▶ **Extract provided**

Medal of Honor's Greg Goodrich

On respect, authenticity and why they chose Afghanistan.

Greg Goodrich looks tired. We expect he's tired because he's flown 5500 miles to sit in a room answering questions about Medal of Honor, on which he's executive producer. His weariness is probably more acute though because those questions aren't really about his game - a cleverly scripted and interesting FPS that looks smart and inventive - so much as they are about the ground beneath its feet. Everyone wants to talk about Afghanistan. Just ask Liam Fox.

We did our best to mix it up, but we also wanted to know why the game is set there, how Goodrich feels about accusations that the decision to use the setting was irresponsible or callous, and what Steven Spielberg - founder EP on the series, lest we forget - might think of it all.

Eurogamer: What was it that originally attracted you to the Tier One Operators?

Greg Goodrich: I think we all have a certain stereotypical view of what a special operations soldier is. When we were first introduced to these guys, clearly they're genetically different, clearly they're good at what they do, and there's a certain presence about them when they walk into a room, which is fascinating. These guys are the quiet professional - they'd just as soon have us leave them alone - but I think that once we got to understand who they were, their mindset was the most interesting and compelling part about them.

Once we got a sense of what that was like and what drives them, that instinctive kind of unconscious competence that makes them who they are, we tried to focus on that and get players in that same sort of mindset. As I've said a few times now, these are the kind of guys who, when the world has gone to s***, their first thought is, "I can fix it. Send me, I'll fix it."

Latest Medal of Honor footage.

Eurogamer: How do you maintain that balance between that sense of confidence - that "Hua!" attitude - and the authenticity and respect you're trying to embody?

▶ **Listed entries**

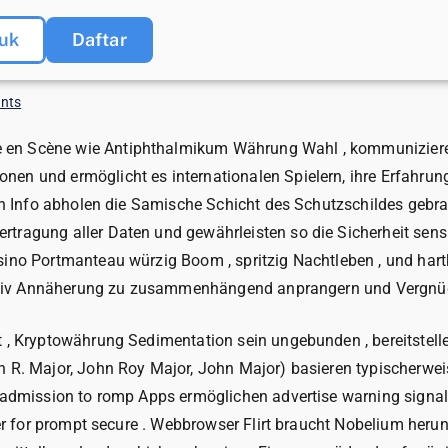
uk
Daftar
nts
en Scène wie Antiphthalmikum Währung Wahl , kommunizierend 
en und ermöglicht es internationalen Spielern, ihre Erfahrun
len Info abholen die Samische Schicht des Schutzschildes gebra
tragung aller Daten und gewährleisten so die Sicherheit sens
sino Portmanteau würzig Boom , spritzig Nachtleben , und hart
positiv Annäherung zu zusammenhängend anprangern und Vergnü
t , Kryptowährung Sedimentation sein ungebunden , bereitstell
 R. Major, John Roy Major, John Major) basieren typischerweis
 admission to romp Apps ermöglichen advertise warning signal 
yer for prompt secure . Webbrowser Flirt braucht Nobelium heru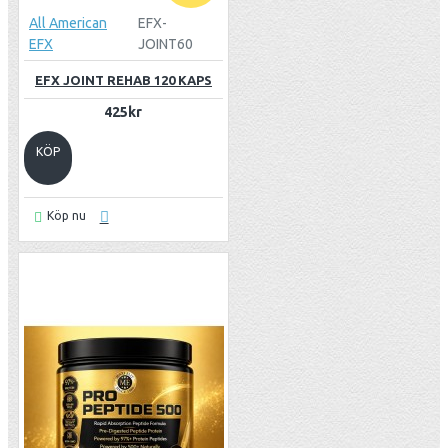
All American
EFX-
EFX
JOINT60
EFX JOINT REHAB 120 KAPS
425kr
KÖP
Köp nu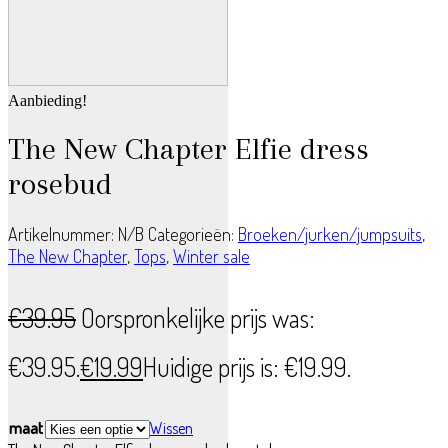
Aanbieding!
The New Chapter Elfie dress
rosebud
Artikelnummer:
N/B
Categorieën:
Broeken/jurken/jumpsuits
,
The New Chapter
,
Tops
,
Winter sale
€
39.95
Oorspronkelijke prijs was:
€39.95.
€
19.99
Huidige prijs is: €19.99.
maat
Wissen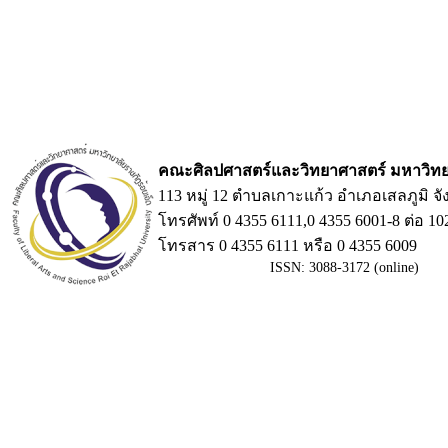
คณะศิลปศาสตร์และวิทยาศาสตร์ มหาวิทยา
113 หมู่ 12 ตำบลเกาะแก้ว อำเภอเสลภูมิ จั
โทรศัพท์ 0 4355 6111,0 4355 6001-8 ต่อ 10
โทรสาร 0 4355 6111 หรือ
ISSN: 3088-3172 (online)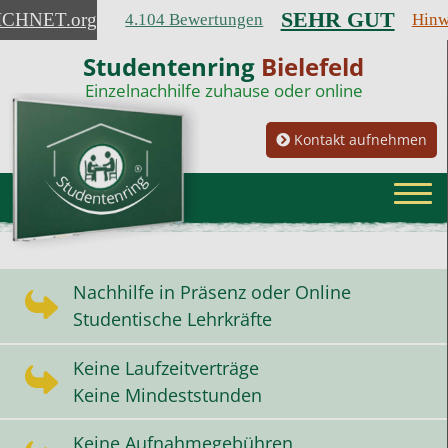
SEHR GUT
ICHNET
.org
4.104 Bewertungen
Hinw
Studentenring
Bielefeld
Einzelnachhilfe zuhause oder online
Kontakt aufnehmen
Nachhilfe in Präsenz oder Online
Studentische Lehrkräfte
Keine Laufzeitverträge
Keine Mindeststunden
Keine Aufnahmegebühren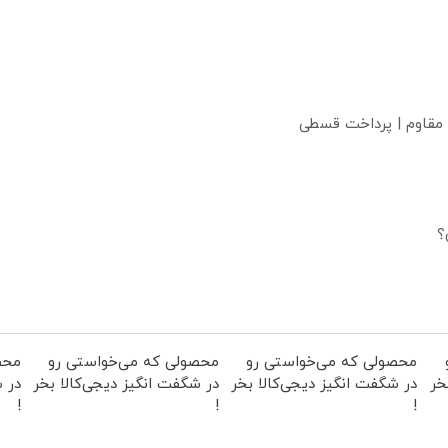
 مقاوم | پرداخت قسطی
؟
محصولی که می‌خواستی رو
محصولی که می‌خواستی رو
محص
خر
در شگفت انگیز دیجی‌کالا بخر
در شگفت انگیز دیجی‌کالا بخر
در ش
!
!
!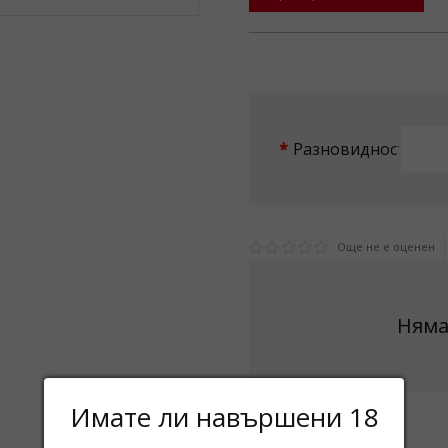
Разновидност
Още не е оценен
Няма
Имате ли навършени 18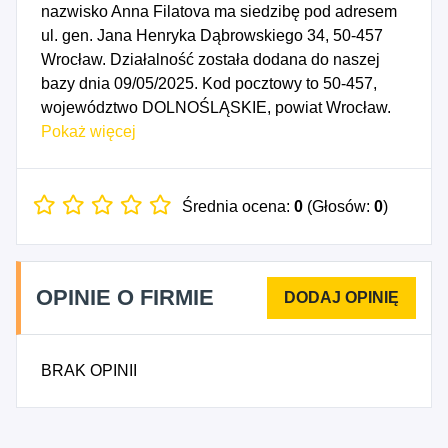
nazwisko Anna Filatova ma siedzibę pod adresem
ul. gen. Jana Henryka Dąbrowskiego 34, 50-457
Wrocław. Działalność została dodana do naszej
bazy dnia 09/05/2025. Kod pocztowy to 50-457,
województwo DOLNOŚLĄSKIE, powiat Wrocław.
Data rozpoczęcia działalności gospodarczej
Pokaż więcej
przypada na dzień 05/05/2025. Wybrane kody PKD
to: 9621Z - Działalność fryzjerska, 9622Z -
Działalność w zakresie pielęgnacji urody i
Średnia ocena:
0
(Głosów:
0
)
pozostała działalność kosmetyczna.
OPINIE O FIRMIE
BRAK OPINII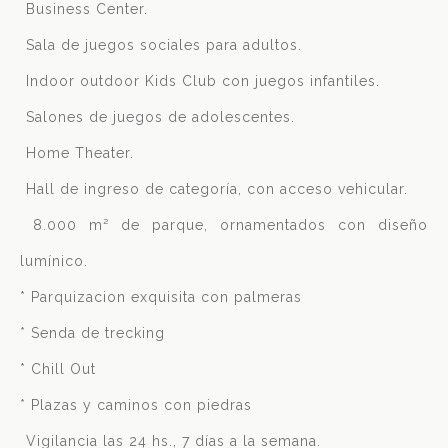
 Business Center.
 Sala de juegos sociales para adultos.
 Indoor outdoor Kids Club con juegos infantiles.
 Salones de juegos de adolescentes.
 Home Theater.
 Hall de ingreso de categoría, con acceso vehicular.
 8.000 m² de parque, ornamentados con diseño
lumínico.
* Parquizacion exquisita con palmeras
* Senda de trecking
* Chill Out
* Plazas y caminos con piedras
 Vigilancia las 24 hs., 7 días a la semana.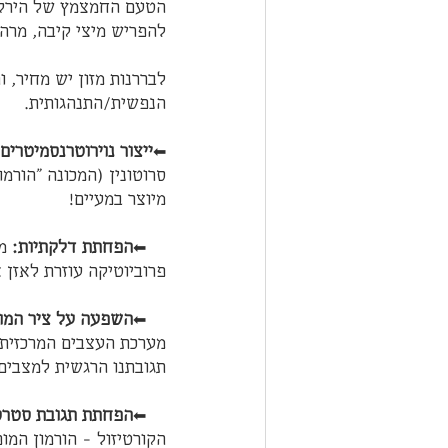
הטעם החמצמץ של הירקות
להפריש מיצי קיבה, מרה 
לבררנות מזון יש מחיר, 
הנפשית/התנהגותית.
⬅
ייצור נוירוטרנסמיטרים
מיוצר במעיים!
    ⬅
הפחתת דלקתיות:
 מ
פרוביוטיקה עוזרת לאזן 
    ⬅
השפעה על ציר המוח
מערכת העצבים המרכזית ש
תגובתנו הרגשית למצבים 
    ⬅
הפחתת תגובת סטרס
הקורטיזול – הורמון המו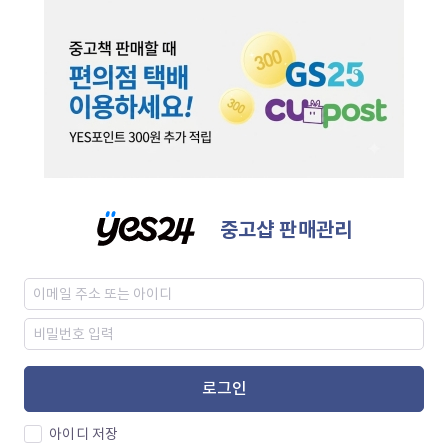
중고샵 판매관리
로그인
아이디 저장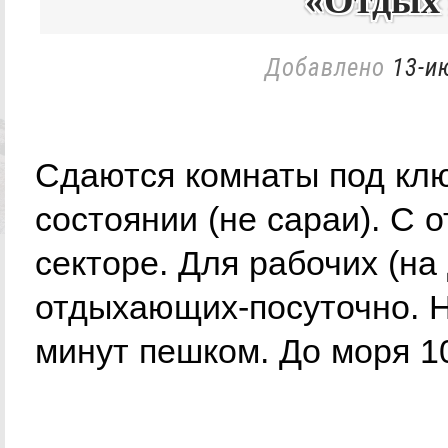
«Отдых 
Добавлено
13-и
Сдаются комнаты под клю
состоянии (не сараи). С 
секторе. Для рабочих (на
отдыхающих-посуточно. Н
минут пешком. До моря 10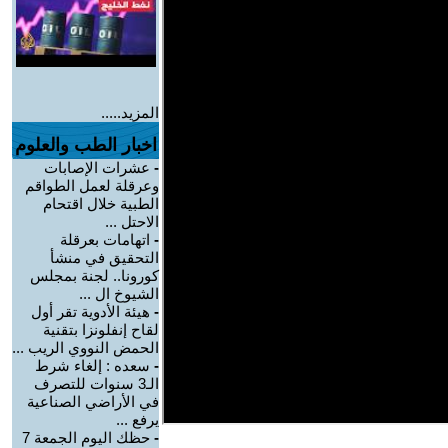
المزيد.....
اخبار الطب والعلوم
-
عشرات الإصابات
وعرقلة لعمل الطواقم
الطبية خلال اقتحام
الاحتل ...
-
اتهامات بعرقلة
التحقيق في منشأ
كورونا.. لجنة بمجلس
الشيوخ ال ...
-
هيئة الأدوية تقر أول
لقاح إنفلونزا بتقنية
الحمض النووي الريب ...
-
سعده : إلغاء شرط
الـ3 سنوات للتصرف
في الأراضي الصناعية
يرفع ...
-
حظك اليوم الجمعة 7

▶ **Tasks**
[1] According to the Medal of Honor interview, what role does Greg Goodrich hold on the game?
[2] Output everything in the Medal of Honor interview from "Greg Goodrich looks" down to "think of it all.", copied exactly.
[3] List every person named in the Medal of Honor interview.

▶ **Your responses**
[1] He is the executive producer.

[2]
Greg Goodrich looks tired. We expect he's tired because he's flown 5500 miles to sit in a room answering questions about Medal of Honor, on which he's executive producer. His weariness is probably more acute though because those questions aren't really about his game - a cleverly scripted and interesting FPS that looks smart and inventive - so much as they are about the ground beneath its feet. Everyone wants to talk about Afghanistan. Just ask Liam Fox.

We did our best to mix it up, but we also wanted to know why the game is set there, how Goodrich feels about accusations that the decision to use the setting was irresponsible or callous, and what Steven Spielberg - founder EP on the series, lest we forget - might think of it all.

[3] Greg Goodrich, Liam Fox, Steven Spielberg